Warhols Themen waren in seinen Bildern die Beliebigkeit, die Verfügbarkeit, die Reproduzierbarkeit. Daher auch seine Leidenschaft für Film und Fotografie. Themen waren Alltägliches, Triviales, Banales, vor allem in den anfänglichen Serigrafien. Als Ausgangsmaterial dienten oft Bilder aus den Medien, auch Polaroidaufnahmen. Er amüsierte sich über Fälschungen seiner eigenen Werke: „Ich fertige sie in jeder Farbe an, solange sie nur zu den Gardinen passen”, sagte er und führte damit künstlerische Neigungen wohlbestallter Bildungsbürger ad absurdum.

Er liebte die Persiflage, die sexuelle Provokation, vor allem in seinen Filmen und Performances. Er war immer auf der Suche nach neuen Techniken und Ausdrucksformen, etwa in seinen „Piss Paintings”, mit Urin „gemalte” Bilder, bei denen die Kupferfarbe durch die Harnsäure oxydiert. Später benutzte er Diamantstaub in seinen Arbeiten. Alles diente ihm dazu, künstlerisch verarbeitet zu werden, einfach nur, weil es da war. Er eröffnete für die Kunstgeschichte die Diskussion über die allgemeine Verfügbarkeit von Kunstwerken, die sich durch ihre Einzigartigkeit auszeichnen. Eine seiner letzten Arbeiten war die Auseinandersetzung mit Leonardo da Vincis „Abendmahl” im Kloster Santa Maria delle Grazie in Mailand. Warhol machte daraus einen riesigen Gemäldezyklus mit über hundert Bildern. Als Vorlage diente ihm nicht etwa das Original, sondern eine kitschige Gipsplastik aus einem Ramschladen in Little Italy in New York.

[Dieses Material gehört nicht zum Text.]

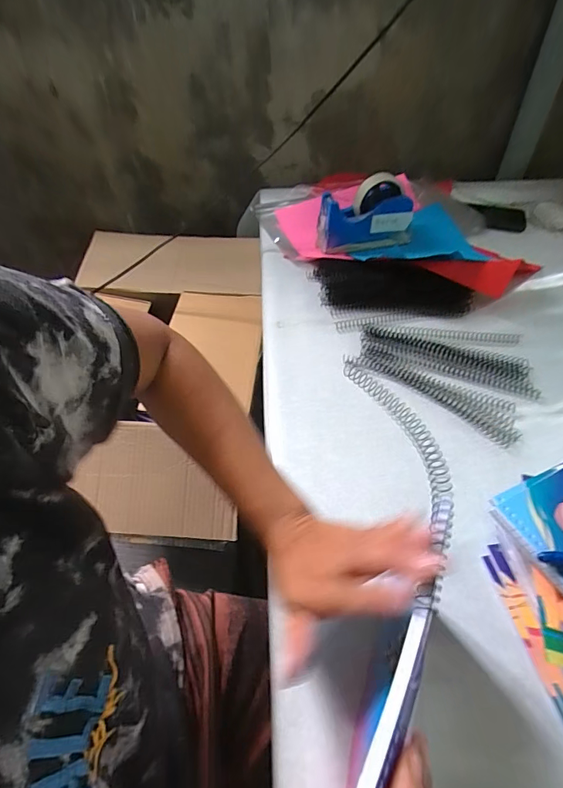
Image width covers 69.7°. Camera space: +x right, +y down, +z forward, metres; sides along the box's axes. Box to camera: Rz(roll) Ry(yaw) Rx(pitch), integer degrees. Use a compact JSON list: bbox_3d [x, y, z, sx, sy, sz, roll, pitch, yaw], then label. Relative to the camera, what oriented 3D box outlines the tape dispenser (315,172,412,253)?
[{"bbox_3d":[0.147,-0.309,0.699,0.157,0.106,0.048,-12,49,-9],"label":"tape dispenser"}]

Andy-Warhol-Ausstellung im Museum für Moderne und Zeitgenössische Kunst Es Baluard, Palma, Plaça Porta Santa Catalina. Die Vernissage findet am 1. Dezember um 20 Uhr statt. Danach ist die Schau bis zum 14. Januar täglich von Dienstag bis Samstag von 9 bis 20 Uhr geöffnet.